Edit tracking data:
****************************************

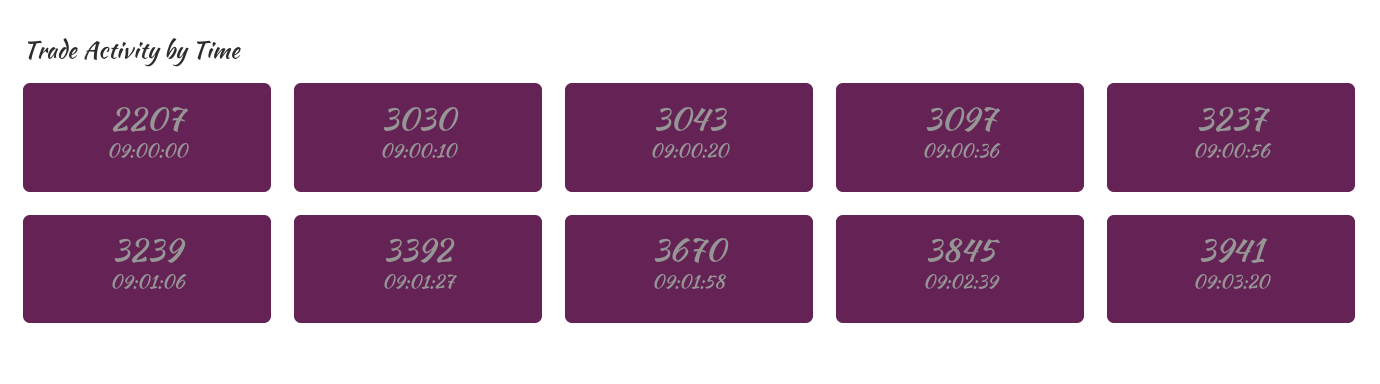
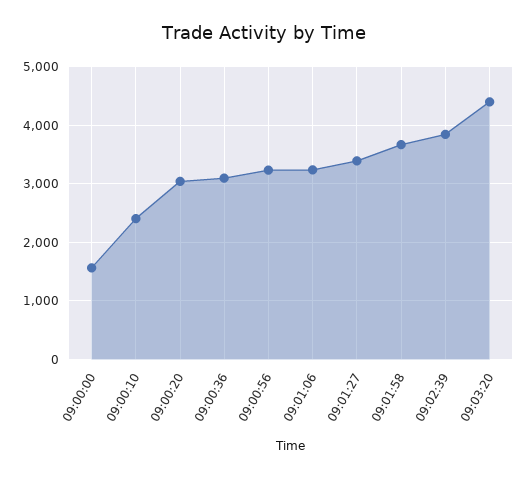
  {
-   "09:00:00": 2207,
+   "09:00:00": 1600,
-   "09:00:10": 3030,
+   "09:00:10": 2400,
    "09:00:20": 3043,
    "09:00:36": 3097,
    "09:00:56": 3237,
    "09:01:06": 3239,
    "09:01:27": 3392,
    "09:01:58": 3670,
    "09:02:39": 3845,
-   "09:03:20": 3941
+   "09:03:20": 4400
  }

****************************************

- **What you have to do**: Repeat each of the entries above exactly, but do not carry over the pictures.

- **Task response**:
  {
-   "09:00:00": 2207,
+   "09:00:00": 1600,
-   "09:00:10": 3030,
+   "09:00:10": 2400,
    "09:00:20": 3043,
    "09:00:36": 3097,
    "09:00:56": 3237,
    "09:01:06": 3239,
    "09:01:27": 3392,
    "09:01:58": 3670,
    "09:02:39": 3845,
-   "09:03:20": 3941
+   "09:03:20": 4400
  }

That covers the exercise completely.